Structured diff data
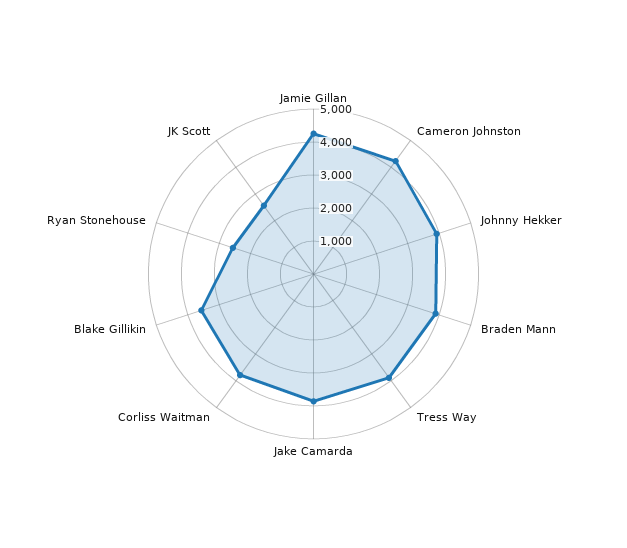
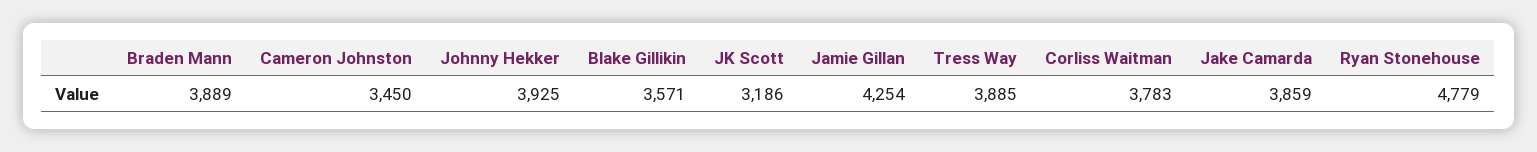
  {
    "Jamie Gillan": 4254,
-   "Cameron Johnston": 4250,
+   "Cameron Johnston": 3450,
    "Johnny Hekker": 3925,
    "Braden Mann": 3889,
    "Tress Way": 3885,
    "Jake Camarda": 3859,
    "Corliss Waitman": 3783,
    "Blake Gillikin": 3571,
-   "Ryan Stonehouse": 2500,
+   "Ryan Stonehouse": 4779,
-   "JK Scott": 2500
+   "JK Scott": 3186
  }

AIM OF THE EXERCISE -
Find the word "Ryan" in the records, and report each line that has it.

ANSWER -
-   "Ryan Stonehouse": 2500,
+   "Ryan Stonehouse": 4779,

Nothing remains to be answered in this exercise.